Common Problems and Countermeasures
| Problem Phenomenon | Possible Causes | Solution Directions |
|---|---|---|
| Silver Streaks/Bubbles | 1. Insufficient material drying 2. Barrel temperature too high, decomposition 3. Back pressure too low, entrapping air | 1. Dry material thoroughly 2. Lower barrel temperature 3. Appropriately increase back pressure |
| Sink Marks/Voids | 1. Insufficient holding pressure/time 2. Injection speed too slow 3. Material/Mold temperature too high 4. Runner or gate too small | 1. Increase holding pressure and time 2. Increase injection speed 3. Appropriately lower material/mold temperature 4. Modify the mold |
| Prominent Weld Lines | 1. Mold temperature too low 2. Injection speed too slow 3. Poor venting | 1. Increase mold temperature 2. Increase injection speed 3. Improve mold venting |
| Brittle Product | 1. Insufficient drying or thermal degradation 2. Material temperature too low, poor plasticization 3. Mold temperature too low | 1. Check drying effect, lower barrel temperature 2. Appropriately increase material temperature 3. Increase mold temperature |
| Ejection Difficulties | 1. Holding pressure too high/time too long 2. Mold temperature too high, insufficient cooling 3. Insufficient mold draft angle or poor polishing | 1. Reduce holding pressure and time 2. Lower mold temperature or extend cooling time 3. Modify the mold |
Summary and Recommendations
- Drying First: The primary condition for successfully processing PA612 is strict and thorough drying.
- Temperature Strategy: Adopt a “medium-high material temperature, medium-high mold temperature” strategy to obtain the best fluidity and product performance.
- Pressure and Time: Use sufficient injection speed to ensure cavity filling, and optimize holding parameters using the “weighing method” to balance sink marks and internal stress.

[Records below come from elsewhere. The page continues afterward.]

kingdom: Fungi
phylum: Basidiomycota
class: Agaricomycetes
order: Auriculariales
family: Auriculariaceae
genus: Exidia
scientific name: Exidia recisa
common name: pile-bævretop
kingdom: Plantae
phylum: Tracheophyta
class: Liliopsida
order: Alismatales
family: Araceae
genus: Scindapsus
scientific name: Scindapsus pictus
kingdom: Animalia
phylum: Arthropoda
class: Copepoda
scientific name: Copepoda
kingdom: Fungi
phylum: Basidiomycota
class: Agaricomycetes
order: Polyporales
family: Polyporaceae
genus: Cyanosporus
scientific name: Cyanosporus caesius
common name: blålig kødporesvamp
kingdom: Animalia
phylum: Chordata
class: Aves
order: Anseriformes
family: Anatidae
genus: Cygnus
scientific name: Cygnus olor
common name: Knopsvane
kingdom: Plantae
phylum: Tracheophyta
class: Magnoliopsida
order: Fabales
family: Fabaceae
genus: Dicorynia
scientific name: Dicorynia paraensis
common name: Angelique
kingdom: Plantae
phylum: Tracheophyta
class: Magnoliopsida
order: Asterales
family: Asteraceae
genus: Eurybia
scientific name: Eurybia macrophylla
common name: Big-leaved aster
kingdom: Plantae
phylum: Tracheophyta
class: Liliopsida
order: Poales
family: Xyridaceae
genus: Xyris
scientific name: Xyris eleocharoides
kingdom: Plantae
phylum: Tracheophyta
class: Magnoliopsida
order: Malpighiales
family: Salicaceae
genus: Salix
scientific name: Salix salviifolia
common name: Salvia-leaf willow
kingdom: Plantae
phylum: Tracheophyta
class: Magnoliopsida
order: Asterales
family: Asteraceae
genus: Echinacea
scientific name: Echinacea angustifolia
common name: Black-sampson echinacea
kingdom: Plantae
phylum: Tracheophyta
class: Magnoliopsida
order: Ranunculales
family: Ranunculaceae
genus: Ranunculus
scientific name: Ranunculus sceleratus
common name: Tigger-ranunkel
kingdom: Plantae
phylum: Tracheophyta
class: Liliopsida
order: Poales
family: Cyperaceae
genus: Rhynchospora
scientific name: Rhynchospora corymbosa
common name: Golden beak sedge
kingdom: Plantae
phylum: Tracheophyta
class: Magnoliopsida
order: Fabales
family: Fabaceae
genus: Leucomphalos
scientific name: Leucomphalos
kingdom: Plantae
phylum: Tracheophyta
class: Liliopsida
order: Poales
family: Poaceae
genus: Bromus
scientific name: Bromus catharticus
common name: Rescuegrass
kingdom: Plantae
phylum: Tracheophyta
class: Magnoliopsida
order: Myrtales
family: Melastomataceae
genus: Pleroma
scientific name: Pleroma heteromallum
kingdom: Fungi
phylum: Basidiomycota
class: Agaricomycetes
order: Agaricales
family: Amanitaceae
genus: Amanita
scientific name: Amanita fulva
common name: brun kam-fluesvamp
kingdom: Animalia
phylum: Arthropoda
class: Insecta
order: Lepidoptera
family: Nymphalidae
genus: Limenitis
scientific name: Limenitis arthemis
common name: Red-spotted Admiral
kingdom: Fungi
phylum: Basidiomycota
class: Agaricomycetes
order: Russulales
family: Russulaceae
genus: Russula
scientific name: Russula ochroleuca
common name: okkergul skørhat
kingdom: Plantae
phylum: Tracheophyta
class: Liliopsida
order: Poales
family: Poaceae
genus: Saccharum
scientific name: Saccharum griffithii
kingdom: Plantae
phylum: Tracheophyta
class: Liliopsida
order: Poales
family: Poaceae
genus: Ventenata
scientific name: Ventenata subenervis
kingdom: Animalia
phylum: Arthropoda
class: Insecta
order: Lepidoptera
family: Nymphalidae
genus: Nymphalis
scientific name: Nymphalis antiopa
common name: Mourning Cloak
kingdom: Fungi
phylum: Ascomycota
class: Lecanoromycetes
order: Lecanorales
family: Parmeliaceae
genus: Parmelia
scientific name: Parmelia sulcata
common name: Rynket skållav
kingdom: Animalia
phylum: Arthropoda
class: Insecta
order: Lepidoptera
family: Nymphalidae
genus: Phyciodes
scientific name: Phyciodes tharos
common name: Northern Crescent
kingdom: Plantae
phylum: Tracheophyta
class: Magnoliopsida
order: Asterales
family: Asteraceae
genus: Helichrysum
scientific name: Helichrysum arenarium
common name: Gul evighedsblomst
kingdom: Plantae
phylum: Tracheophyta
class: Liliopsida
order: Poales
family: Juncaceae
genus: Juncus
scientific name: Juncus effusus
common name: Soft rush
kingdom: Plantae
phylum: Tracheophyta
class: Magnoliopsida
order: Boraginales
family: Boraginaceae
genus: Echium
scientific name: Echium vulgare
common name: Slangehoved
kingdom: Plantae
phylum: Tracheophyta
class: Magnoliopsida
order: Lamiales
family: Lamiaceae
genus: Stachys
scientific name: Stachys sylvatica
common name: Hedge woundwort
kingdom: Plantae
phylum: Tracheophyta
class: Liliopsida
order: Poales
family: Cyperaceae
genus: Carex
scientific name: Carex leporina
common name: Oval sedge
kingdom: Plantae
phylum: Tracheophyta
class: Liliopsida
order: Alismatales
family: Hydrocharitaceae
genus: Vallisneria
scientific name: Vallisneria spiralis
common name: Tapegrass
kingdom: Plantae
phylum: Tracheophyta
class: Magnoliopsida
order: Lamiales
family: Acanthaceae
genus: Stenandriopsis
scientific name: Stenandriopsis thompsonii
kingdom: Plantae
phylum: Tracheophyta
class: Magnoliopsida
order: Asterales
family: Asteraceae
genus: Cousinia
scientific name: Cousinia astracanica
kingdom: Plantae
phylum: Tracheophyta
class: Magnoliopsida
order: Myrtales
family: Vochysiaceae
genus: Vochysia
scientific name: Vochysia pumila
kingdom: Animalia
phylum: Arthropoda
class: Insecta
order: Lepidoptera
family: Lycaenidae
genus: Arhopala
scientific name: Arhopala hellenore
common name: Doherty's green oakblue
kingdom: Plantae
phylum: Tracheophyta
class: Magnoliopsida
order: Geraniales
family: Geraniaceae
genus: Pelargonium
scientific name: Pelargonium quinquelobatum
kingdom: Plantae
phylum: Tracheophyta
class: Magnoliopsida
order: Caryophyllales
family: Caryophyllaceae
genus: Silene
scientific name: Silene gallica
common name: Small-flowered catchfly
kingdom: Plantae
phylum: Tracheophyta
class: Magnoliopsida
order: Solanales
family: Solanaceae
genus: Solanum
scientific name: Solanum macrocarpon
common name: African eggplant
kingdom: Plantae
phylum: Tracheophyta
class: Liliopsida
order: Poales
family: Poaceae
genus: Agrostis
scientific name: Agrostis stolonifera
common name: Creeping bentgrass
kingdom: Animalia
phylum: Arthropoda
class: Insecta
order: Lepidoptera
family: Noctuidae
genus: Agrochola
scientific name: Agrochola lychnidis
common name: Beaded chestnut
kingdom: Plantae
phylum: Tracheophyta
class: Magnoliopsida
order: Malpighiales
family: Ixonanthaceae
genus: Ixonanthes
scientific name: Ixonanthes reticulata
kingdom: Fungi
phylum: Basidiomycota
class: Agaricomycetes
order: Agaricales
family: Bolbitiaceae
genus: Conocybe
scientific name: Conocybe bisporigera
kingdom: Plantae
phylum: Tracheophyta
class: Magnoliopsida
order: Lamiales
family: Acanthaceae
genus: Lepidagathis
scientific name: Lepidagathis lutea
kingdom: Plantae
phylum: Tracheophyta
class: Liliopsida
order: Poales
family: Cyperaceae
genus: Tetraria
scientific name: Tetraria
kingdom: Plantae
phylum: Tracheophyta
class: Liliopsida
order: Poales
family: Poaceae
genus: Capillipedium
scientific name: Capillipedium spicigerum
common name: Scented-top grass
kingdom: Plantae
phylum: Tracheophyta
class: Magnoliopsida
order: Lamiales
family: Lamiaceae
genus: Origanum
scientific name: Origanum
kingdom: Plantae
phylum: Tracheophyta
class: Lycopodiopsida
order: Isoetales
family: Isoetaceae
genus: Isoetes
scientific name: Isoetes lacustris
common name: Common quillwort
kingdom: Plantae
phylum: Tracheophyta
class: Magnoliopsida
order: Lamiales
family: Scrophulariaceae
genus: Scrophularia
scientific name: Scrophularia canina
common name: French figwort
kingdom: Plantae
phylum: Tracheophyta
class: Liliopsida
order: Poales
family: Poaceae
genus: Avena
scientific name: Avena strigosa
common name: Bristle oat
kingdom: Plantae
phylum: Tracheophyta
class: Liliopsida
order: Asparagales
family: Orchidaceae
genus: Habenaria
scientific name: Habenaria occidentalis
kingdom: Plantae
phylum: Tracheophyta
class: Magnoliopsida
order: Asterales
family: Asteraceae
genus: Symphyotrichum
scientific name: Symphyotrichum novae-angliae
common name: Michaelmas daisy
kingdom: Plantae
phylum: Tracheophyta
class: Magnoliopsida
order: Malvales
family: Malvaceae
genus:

- Step-by-Step Adjustment: Start with a median parameter value and make fine adjustments based on the actual molding situation (short shot, appearance, etc.). Change only one parameter at a time to observe the effect.
I hope this detailed guide is helpful to you! In practice, be sure to refer to the property sheet and data sheet provided by the supplier of the specific PA612 material you are using.